From the FT's Lex blog
Japan is picking up the bill in the right way. Just as the devastation wreaked by the March earthquake and tsunami was spread over 18 of the nation’s 47 prefectures, the burden of payment for reconstruction will be spread over companies, households and the government itself.
The total cost of the third and biggest package will be ¥12,000-billion ($157-billion), funded by a series of temporary increases in corporate and income taxes, and the sale of the state’s entire 50.01 per cent stake in Japan Tobacco, on which it also plans to impose higher levies. The ruling party’s plans are ambitious, but basically sensible.

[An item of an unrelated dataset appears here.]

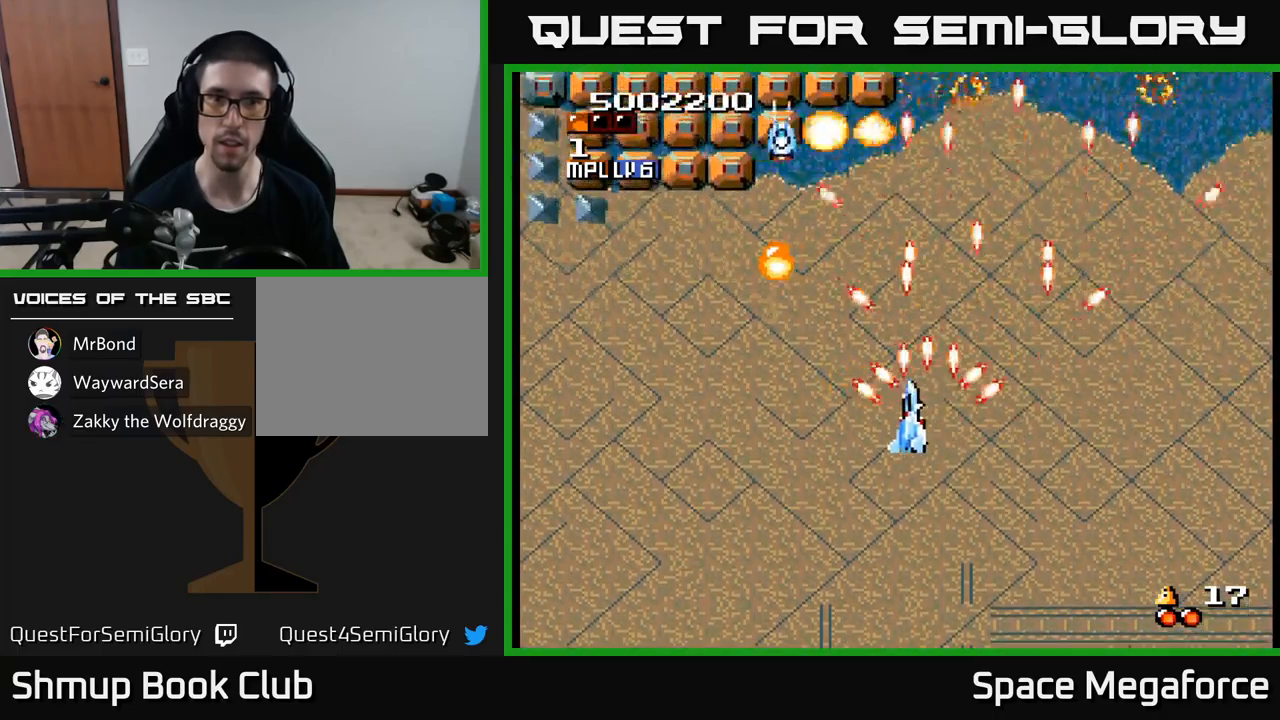
{"buttons": ["X", "DPAD_DOWN", "DPAD_LEFT"], "events": [[50, "DPAD_UP", "down"], [100, "DPAD_LEFT", "up"], [200, "DPAD_LEFT", "down"], [383, "DPAD_UP", "up"], [483, "DPAD_DOWN", "down"]]}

Take Japan Tobacco. JT’s two-thirds home-market share should allow it to raise domestic prices above and beyond any tax increase, just as it did last October, after an excise-tax hike of ¥3.5 per cigarette.
Higher taxes may not dissuade trade bidders from registering an interest in a piece of the world’s third-biggest listed tobacco company, either: an increase would simply bring Japan’s very low tax rates, about half the levels of other developed countries, closer to international norms. And while disinvestment from JT will be problematic for the government, apparently requiring changes to at least two laws, it is long overdue.
State control of the tobacco industry probably seemed a sound idea in 1904, when Japan needed to collect more tax to fight the Russians. Now, with the nation well into its eighth year as a signatory to the World Health Organization’s framework convention on tobacco control, taking profits from selling Mild Seven and Camel looks bizarre.
Persuading the Diet to pass this multifaceted package will not be straightforward. But the public seems supportive. And for Yoshihiko Noda, winning the backing of his fractious party is an achievement in itself. This prime minister, like many of his predecessors, has started well.